- _WHAT THIS TASK INVOLVES_:
Every line from the first record below down to the line that includes "513,04 eura x" must be reproduced exactly; the pictures are not.

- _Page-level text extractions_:
- Opening Delimiter -

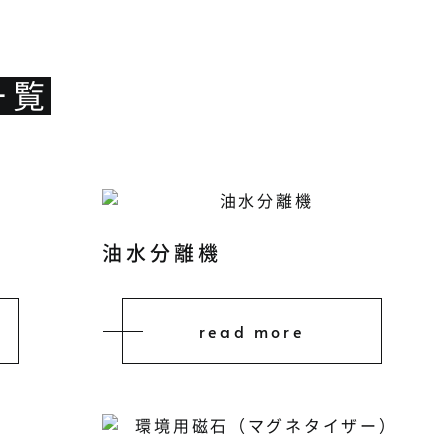
一覧
油水分離機
read more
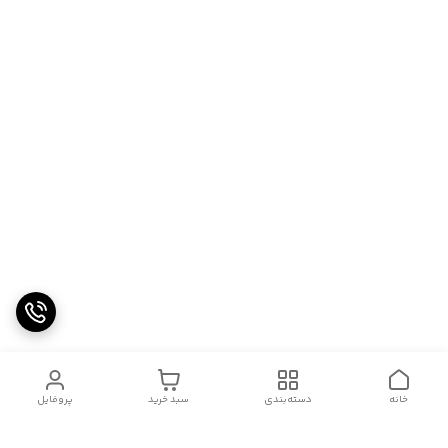
خانه
دسته‌بندی
سبد خرید
پروفایل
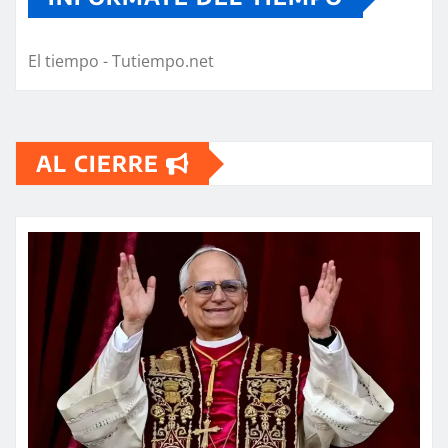
El tiempo - Tutiempo.net
AL CIERRE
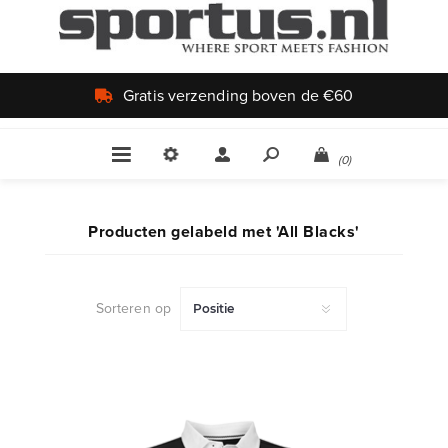
€60
Uniek aanbod
(0)
Producten gelabeld met 'All Blacks'
Sorteren op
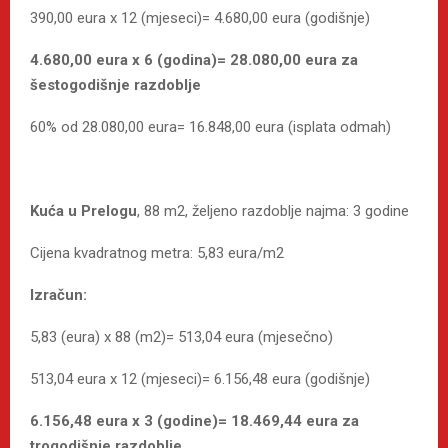
390,00 eura x 12 (mjeseci)= 4.680,00 eura (godišnje)
4.680,00 eura x 6 (godina)= 28.080,00 eura za
šestogodišnje razdoblje
60% od 28.080,00 eura= 16.848,00 eura (isplata odmah)
Kuća u Prelogu
, 88 m2, željeno razdoblje najma: 3 godine
Cijena kvadratnog metra: 5,83 eura/m2
Izračun:
5,83 (eura) x 88 (m2)= 513,04 eura (mjesečno)
513,04 eura x 12 (mjeseci)= 6.156,48 eura (godišnje)
6.156,48 eura x 3 (godine)= 18.469,44 eura za
trogodišnje razdoblje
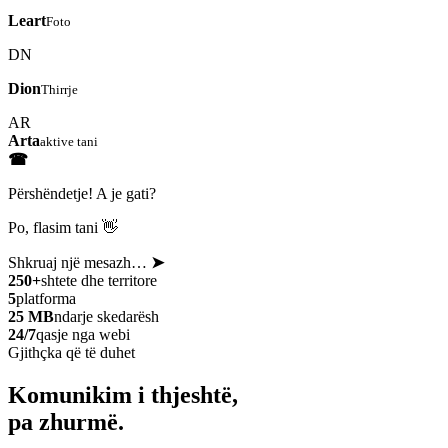
Leart
Foto
DN
Dion
Thirrje
AR
Arta
aktive tani
☎
Përshëndetje! A je gati?
Po, flasim tani 👋
Shkruaj një mesazh…
➤
250+
shtete dhe territore
5
platforma
25 MB
ndarje skedarësh
24/7
qasje nga webi
Gjithçka që të duhet
Komunikim i thjeshtë,
pa zhurmë.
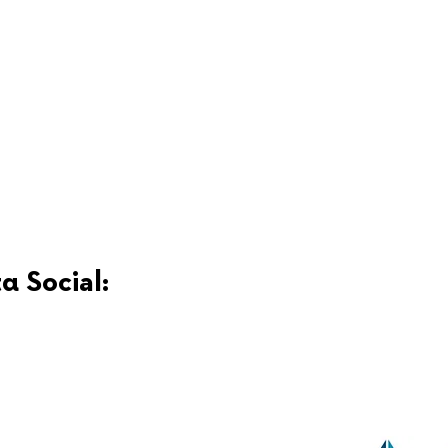
α Social:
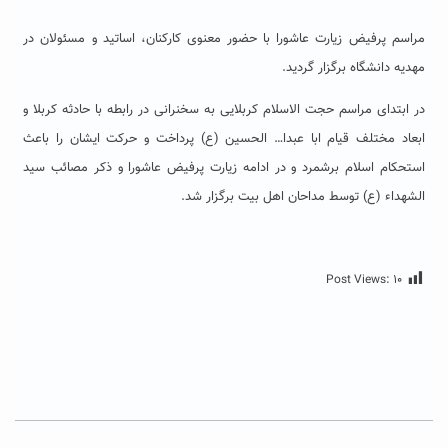
مراسم پرفیض زیارت عاشورا با حضور معنوی کارکنان، اساتید و مسئولان در
مهدیه دانشگاه برگزار گردید.
در ابتدای مراسم حجت الاسلام کربلایی به سخنرانی در رابطه با حادثه کربلا و
ابعاد مختلف قیام ابا عبدا… الحسین (ع) پرداخت و حرکت ایشان را باعث
استحکام اسلام برشمرد و در ادامه زیارت پرفیض عاشورا و ذکر مصائب سید
الشهداء (ع) توسط مداحان اهل بیت برگزار شد.
Post Views:
۱۰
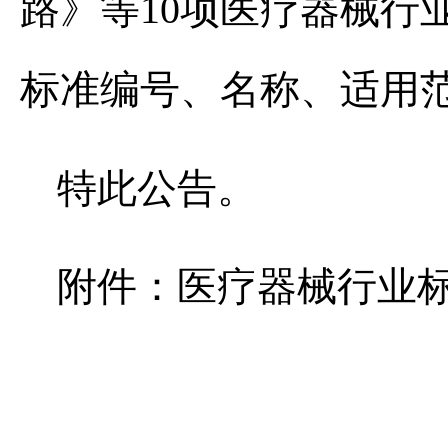
路》等10项医疗器械行
标准编号、名称、适用
特此公告。
附件：医疗器械行业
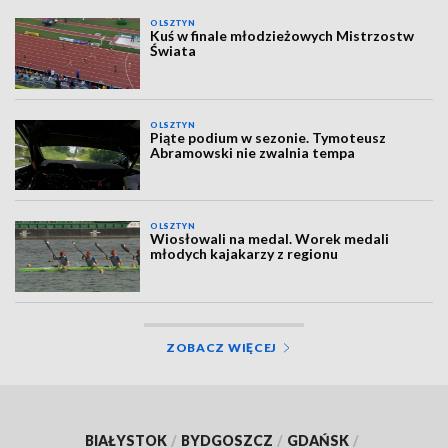
OLSZTYN
Kuś w finale młodzieżowych Mistrzostw
Świata
OLSZTYN
Piąte podium w sezonie. Tymoteusz
Abramowski nie zwalnia tempa
OLSZTYN
Wiosłowali na medal. Worek medali
młodych kajakarzy z regionu
ZOBACZ WIĘCEJ
BIAŁYSTOK
/
BYDGOSZCZ
/
GDAŃSK
/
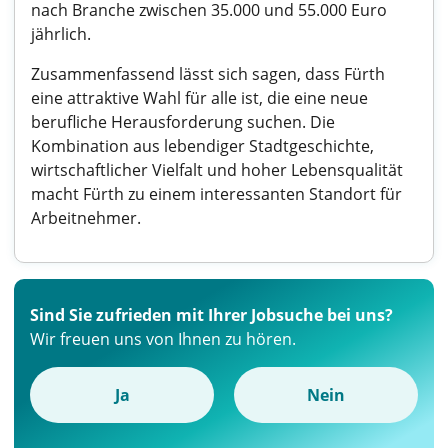
nach Branche zwischen 35.000 und 55.000 Euro
jährlich.
Zusammenfassend lässt sich sagen, dass Fürth
eine attraktive Wahl für alle ist, die eine neue
berufliche Herausforderung suchen. Die
Kombination aus lebendiger Stadtgeschichte,
wirtschaftlicher Vielfalt und hoher Lebensqualität
macht Fürth zu einem interessanten Standort für
Arbeitnehmer.
Sind Sie zufrieden mit Ihrer Jobsuche bei uns?
Wir freuen uns von Ihnen zu hören.
Ja
Nein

- Closing Delimiter -

- _EXPECTED ANSWER_:
一覧
油水分離機
read more
خانه
دسته‌بندی
سبد خرید
پروفایل
El tiempo - Tutiempo.net
AL CIERRE
€60
Uniek aanbod
(0)
Producten gelabeld met 'All Blacks'
Sorteren op
390,00 eura x 12 (mjeseci)= 4.680,00 eura (godišnje)
4.680,00 eura x 6 (godina)= 28.080,00 eura za
šestogodišnje razdoblje
60% od 28.080,00 eura= 16.848,00 eura (isplata odmah)
Kuća u Prelogu
, 88 m2, željeno razdoblje najma: 3 godine
Cijena kvadratnog metra: 5,83 eura/m2
Izračun:
5,83 (eura) x 88 (m2)= 513,04 eura (mjesečno)
513,04 eura x 12 (mjeseci)= 6.156,48 eura (godišnje)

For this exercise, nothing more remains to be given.